Just be careful not to overcharge the car battery.   UPS has a built-in charger delivering about 1-2 amps so if your battery is fully discharged, it will take forever  to recharge.   You might need external charger with higher current  capacity. 

________________
Home Lighting Enthusiast


----------



## skvaditya (Dec 1, 2010)

Hi friends. I am new to this forum & found it very informative & useful.
I would like to ask a doubt. I m really not able to understand what fault is this in my UPS. 
I have a frontech 600VA UPS. I am running my desktop PC & a table lamp with 9W tube.
The table lamp is of different type. It has a choke & a starter as in tubelights. When power goes off, I noticed that my PC runs easily for 20-25 min & when the battery is about to go off, its siren blows continuously as indicated in normal working of UPS. But when I run the table lamp, it runs hardly for 2-3 min & that also is switches off without any siren or warning ring. I cant understand what fault is this. Can you all give some insight over it?
Thnx in advance.
Adi


----------



## manoj_299 (Dec 2, 2010)

I have APC 650 VA UPS using it from 3 yrs. It connect to a 11w table lamp + Broadband wifi router (Huawei) + All out (Mosquito killer). It power my room with enough light to have in room during power cut and I continue my work on Laptop. It gives 2.5 hr+ light without Laptop connected. With laptop connected it gives 40 mins only (90w Laptop charger of 17" laptop)


----------



## pnrkumar (Dec 2, 2010)

Now there is a 3 CFL UPS available for 2.5k. YOu can plugin 3 CFL Lights. Very useful for home and small shops.


----------



## gagan007 (Dec 2, 2010)

manoj_299 said:


> I have APC 650 VA UPS using it from 3 yrs. It connect to a 11w table lamp + Broadband wifi router (Huawei) + All out (Mosquito killer). It power my room with enough light to have in room during power cut and I continue my work on Laptop. It gives 2.5 hr+ light without Laptop connected. With laptop connected it gives 40 mins only (90w Laptop charger of 17" laptop)

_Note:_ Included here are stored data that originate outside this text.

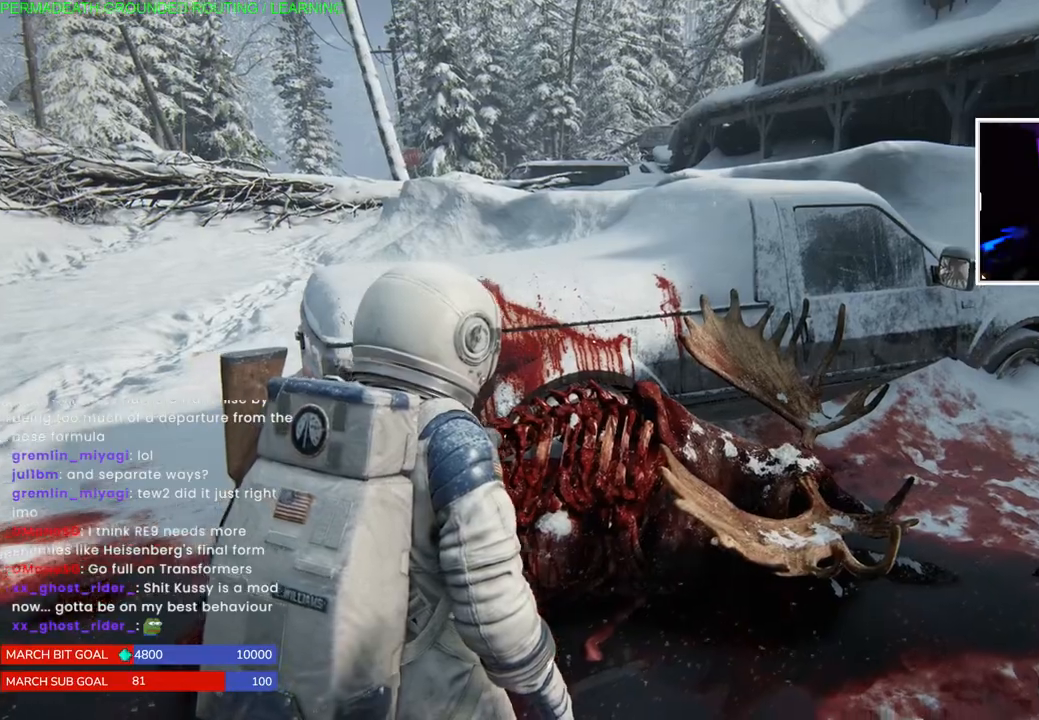
{"buttons": [], "left_stick": "right", "right_stick": "right", "events": []}
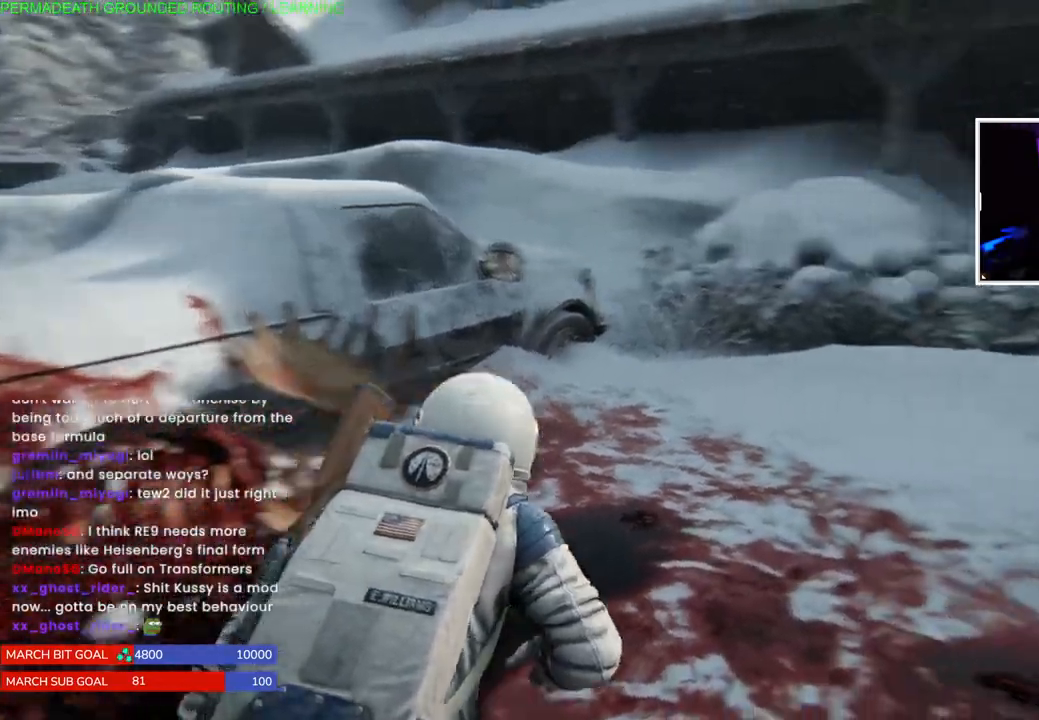
{"buttons": [], "left_stick": "right", "right_stick": "right", "events": []}
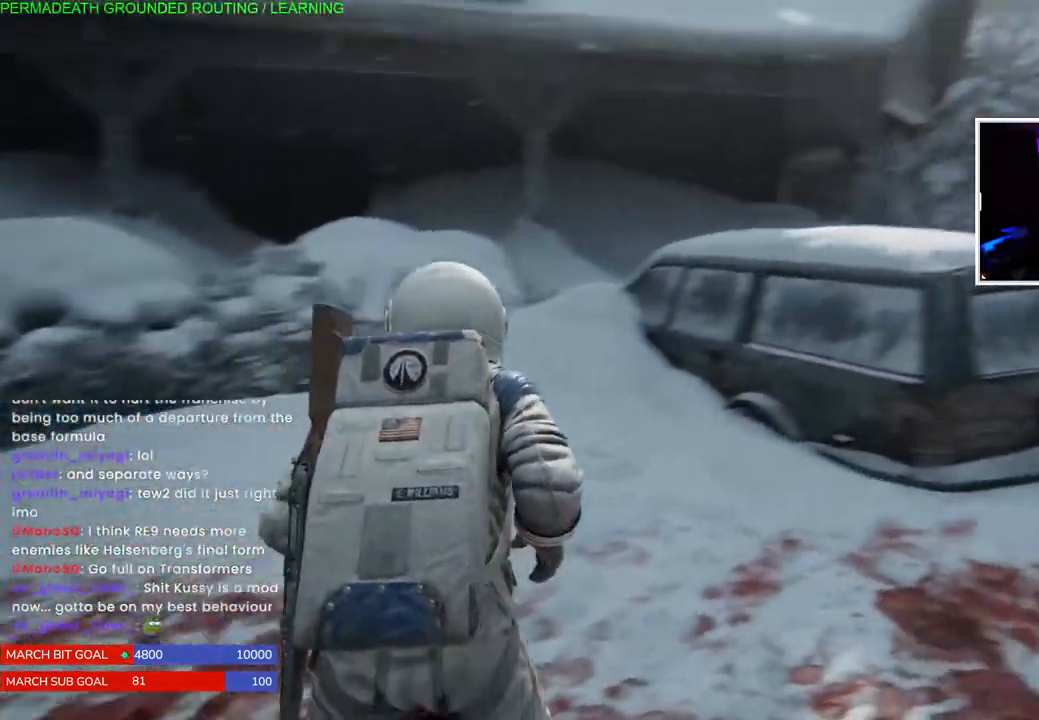
{"buttons": [], "left_stick": "up-right", "right_stick": "down", "events": [[500, "left_stick", "up-right"], [500, "right_stick", "down"]]}
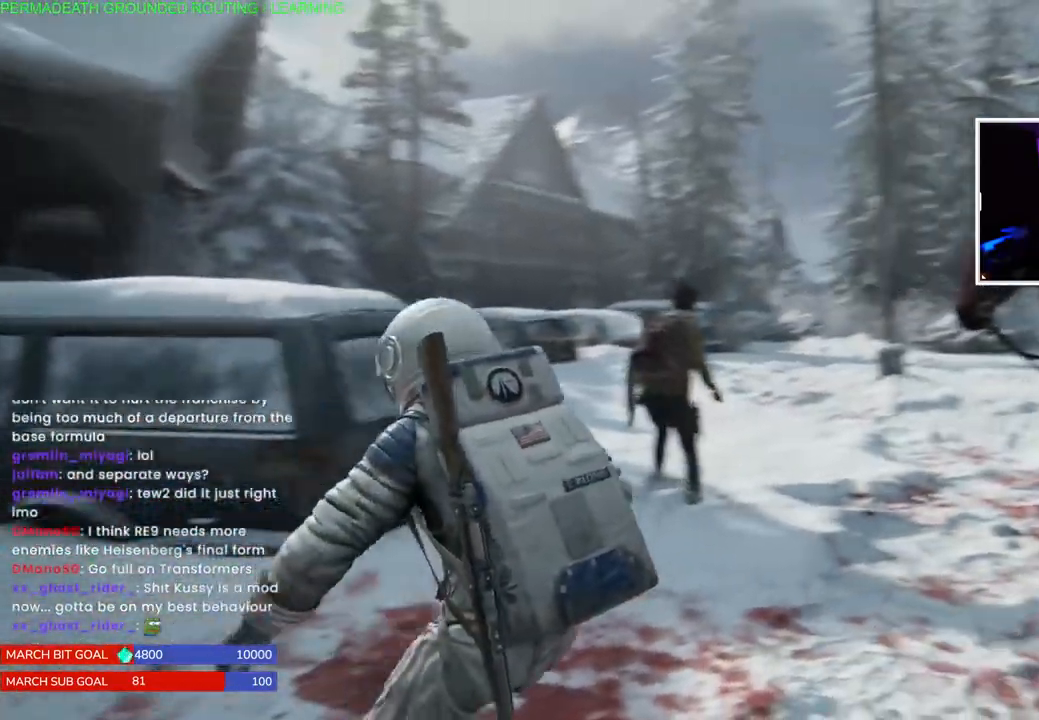
{"buttons": ["L1"], "left_stick": "up", "right_stick": "center", "events": [[200, "right_stick", "center"], [217, "left_stick", "up"], [450, "L1", "down"]]}
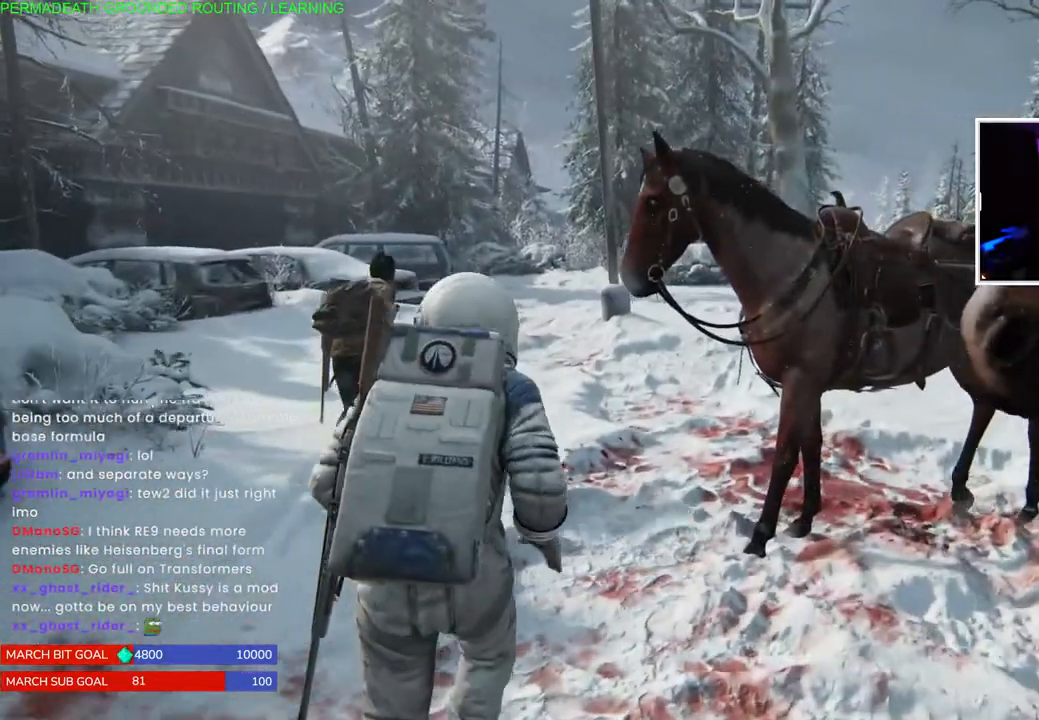
{"buttons": ["L1"], "left_stick": "up", "right_stick": "center", "events": []}
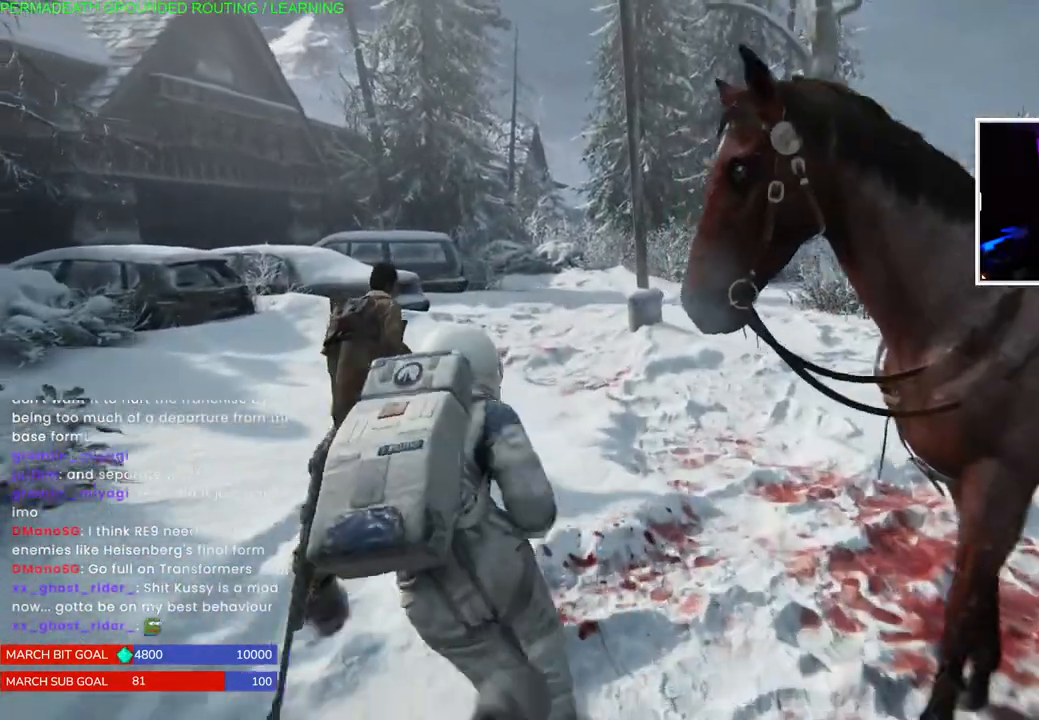
{"buttons": ["L1"], "left_stick": "up", "right_stick": "center", "events": [[283, "right_stick", "left"], [417, "right_stick", "center"]]}
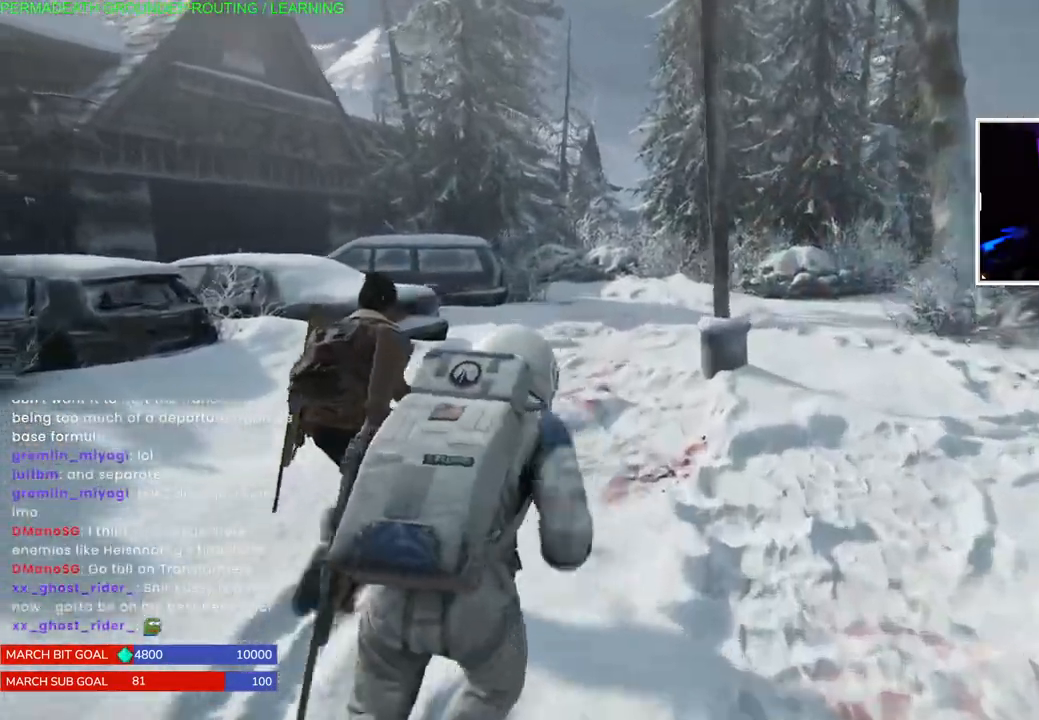
{"buttons": ["L1"], "left_stick": "up", "right_stick": "center", "events": []}
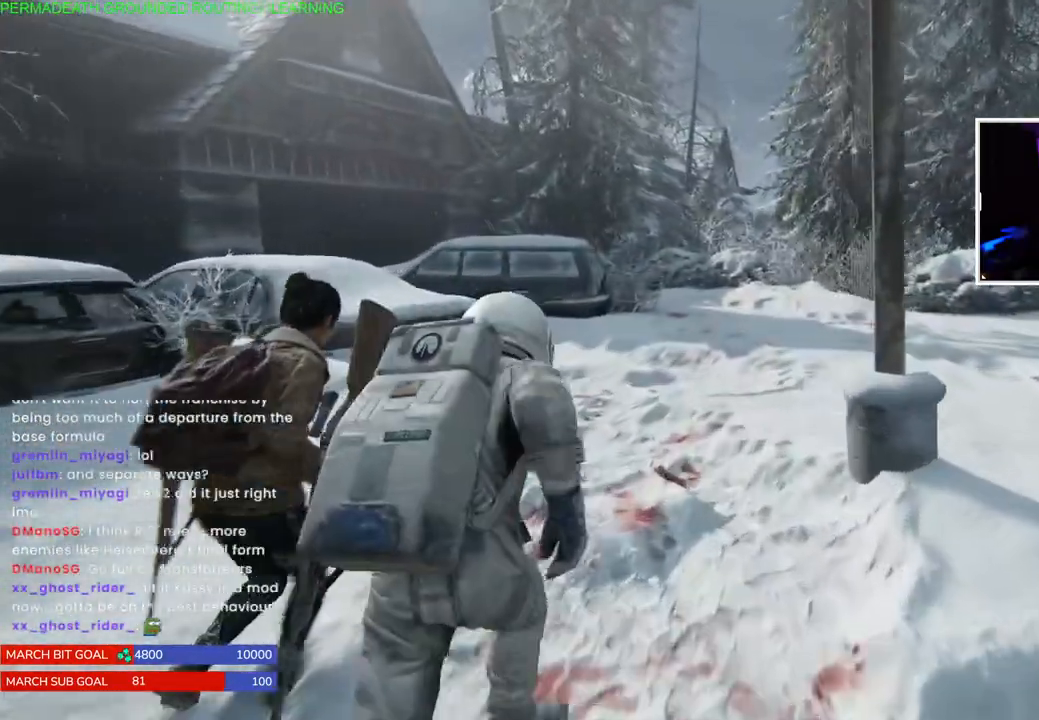
{"buttons": ["L1"], "left_stick": "up", "right_stick": "center", "events": []}
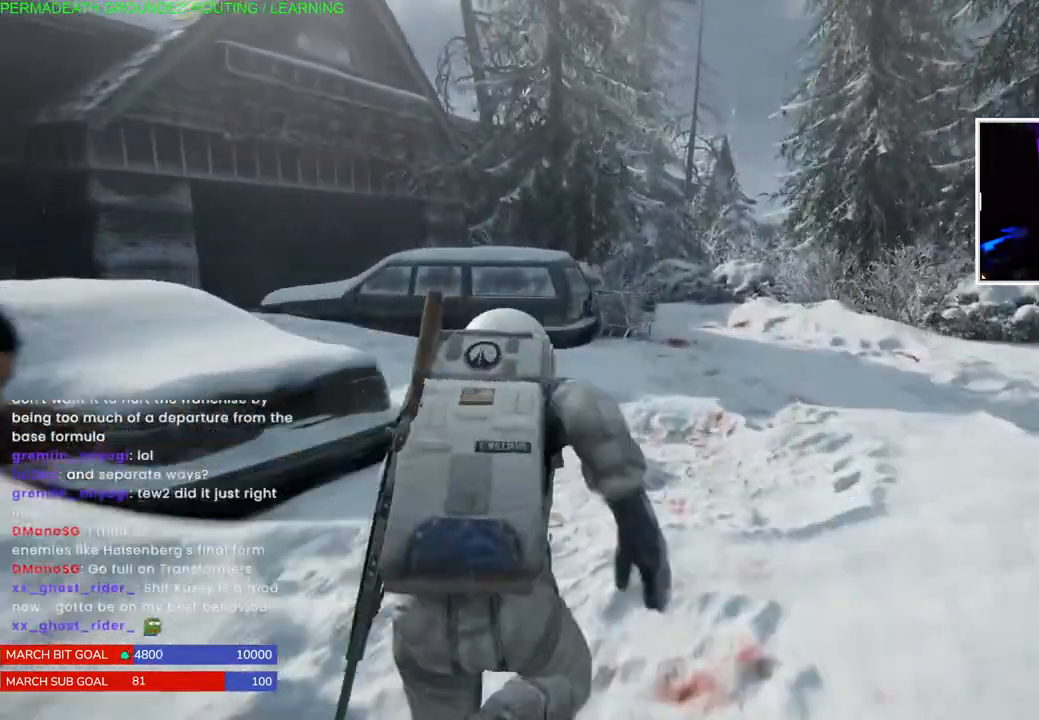
{"buttons": ["L1"], "left_stick": "up", "right_stick": "right", "events": [[283, "right_stick", "right"]]}
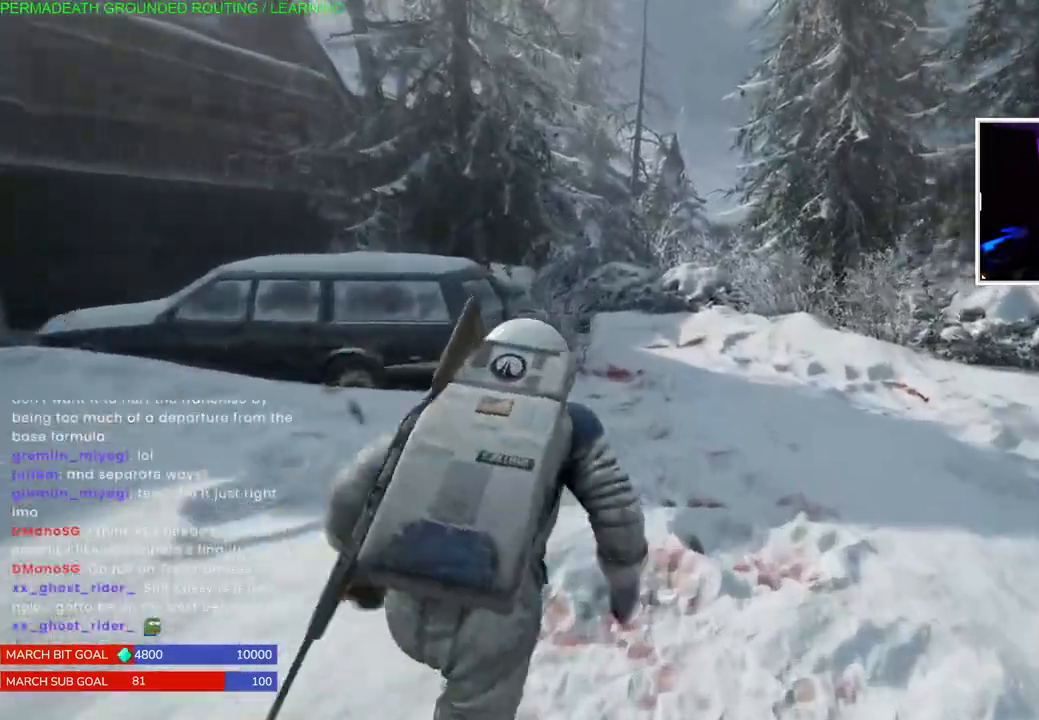
{"buttons": [], "left_stick": "up", "right_stick": "left", "events": [[183, "right_stick", "center"], [217, "L1", "up"], [317, "right_stick", "left"]]}
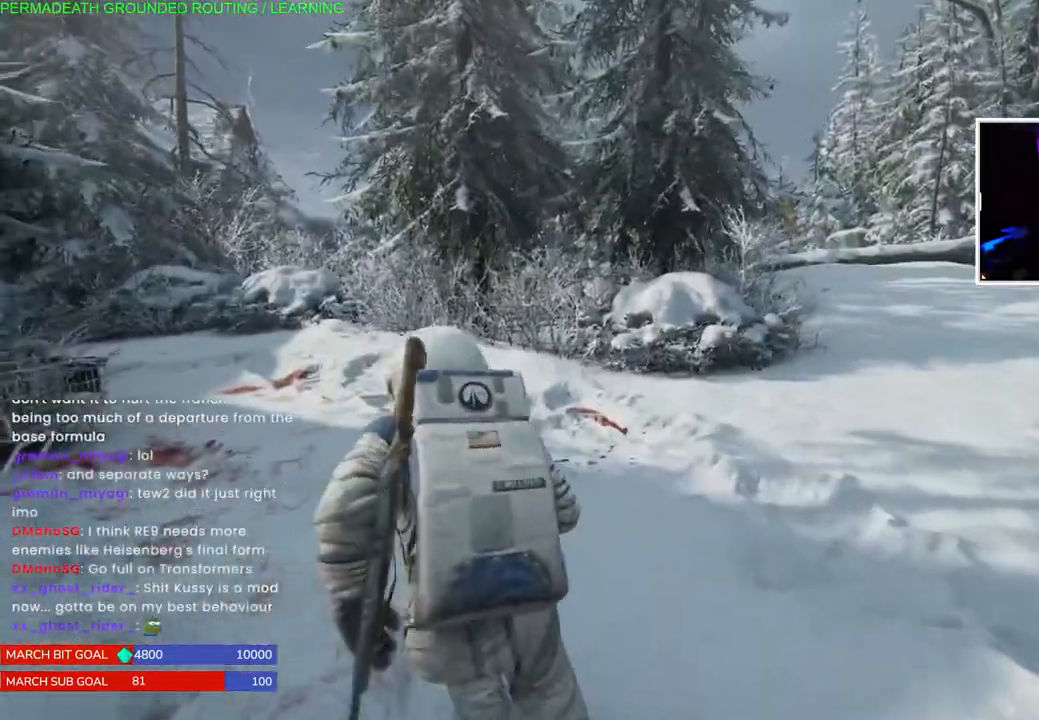
{"buttons": ["L1"], "left_stick": "up", "right_stick": "left", "events": [[50, "L1", "down"]]}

wwwo hhho...when will I get such a USP. I earlier had a Frontech UPS, its battery went kaput, so recently I purchased an APC one. But that too gives only about 10 mins of backup to my PC


----------



## manoj_299 (Dec 3, 2010)

I have no PC now. I gave it to my cousin, It was PIII 1.13 ghz. It was giving 20-22 mins backup. I just keep UPS for me to power my Laptop and home. I will go for new desktop next year


----------